Covid has put this privilege in stark relief. While many of California’s public schools remained closed, for example, Mr. Newsom’s own children were at a private school that offered in-person learning. Perhaps the governor’s most Marie Antoinette moment came when he was caught flouting his own guidelines by dining out with a group of lobbyists at the French Laundry, where, the New York Times reports, “dinner for two costs more than many people earn in a week.”
In sharp contrast, Mr. Elder is a talk-radio host whose father, a former Marine, took two jobs as a janitor to support his family before opening a small cafe. Mr. Elder grew up in South Central L.A., and his former high school was featured in the 1991 film “Boyz n the Hood.” If elected, Mr. Elder would be California’s first African-American governor.
So guess who’s the white supremacist in this race?
In August the Los Angeles Times published an opinion column headlined: “Larry Elder is the Black face of white supremacy. You’ve been warned.” A few days later, MSNBC’s Joy Reid accused Mr. Elder of falling victim to “white supremacist narratives.” Another Times columnist attacked Mr. Elder for promoting the “white grievance politics” of David Duke and the Ku Klux Klan. Last Thursday a white woman wearing a gorilla mask showed up at an event to harass Mr. Elder. She threw an egg at his head. Not a peep of protest was heard from progressives.

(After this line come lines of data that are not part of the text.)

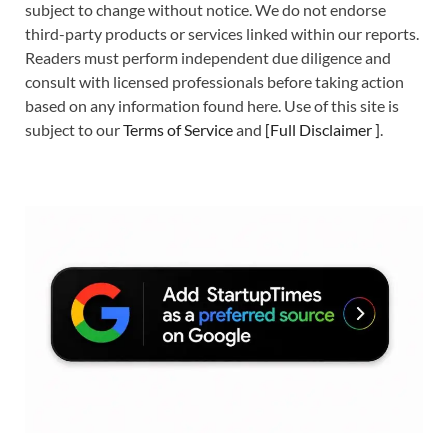
subject to change without notice. We do not endorse
third-party products or services linked within our reports.
Readers must perform independent due diligence and
consult with licensed professionals before taking action
based on any information found here. Use of this site is
subject to our
Terms of Service
and
[
Full Disclaimer
]
.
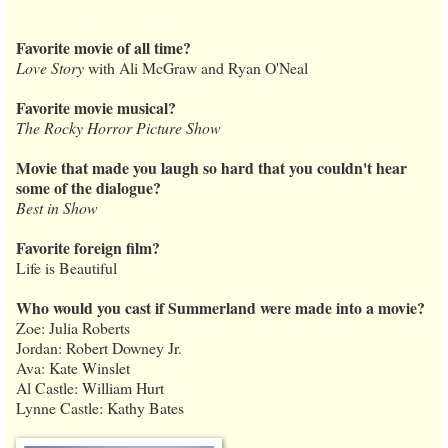
Favorite movie of all time?
Love Story
with Ali McGraw and Ryan O'Neal
Favorite movie musical?
The Rocky Horror Picture Show
Movie that made you laugh so hard that you couldn't hear
some of the dialogue?
Best in Show
Favorite foreign film?
Life is Beautiful
Who would you cast if Summerland were made into a movie?
Zoe: Julia Roberts
Jordan: Robert Downey Jr.
Ava: Kate Winslet
Al Castle: William Hurt
Lynne Castle: Kathy Bates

Yet far more interesting than Mr. Elder’s race is that he calls himself a “small ‘l’ libertarian.” The tragedy of this recall is that California voters never heard a full debate over what he means by that. Because if tearing down privilege is the goal, a healthy dose of libertarianism is the ticket. For the antidote to privilege is competition and opportunity.
Take housing. Of all the reasons people are leaving California, the high cost of owning a home tops the list. Mr. Elder hopes to bring down costs by increasing supply, and he proposes to do that by reducing the environmental regulations that make it so hard for anything to get built. The green policies so favored by progressives tend to benefit the rich at the expense of the poor.
Or take education. The recent scores from the National Assessment of Educational Progress show that progressive California isn’t working for its Black and Latino children, with some of the nation’s largest racial achievement gaps. “If we determine racism by results, our public education system is among the most racist in America,” says Will Swaim, president of the free market California Policy Center.
This failing structure is fiercely protected by the teachers unions, which naturally back Mr. Newsom. By contrast Mr. Elder’s “small ‘l’ libertarianism” would give all kids the choice to attend a good school, whether public, private or religious.
Put it this way: If you’re one of the haves, California—with its beautiful weather, healthy lifestyle and great outdoors—has much to enjoy. But if you’re middle class, or aspiring to become middle class, Californian progressivism keeps you struggling.
With all this, Gavin Newsom should not lose this recall because of any privileges he may enjoy by being white and well-connected. He should lose because he champions the same dreadful policies that have priced the California Dream out of reach for so many of its hard-working residents.
For the same reason, Larry Elder ought not to be elected because he would become the first black governor of California. He ought to be elected because his market-oriented prescriptions are just the tonic for this ailing state.
Alas, California never had a good hard debate on policy because some of the blue elite in this bluest of states preferred to paint a black Republican as a white supremacist. Even worse, they did it secure in the knowledge that no progressive would ever call them on it.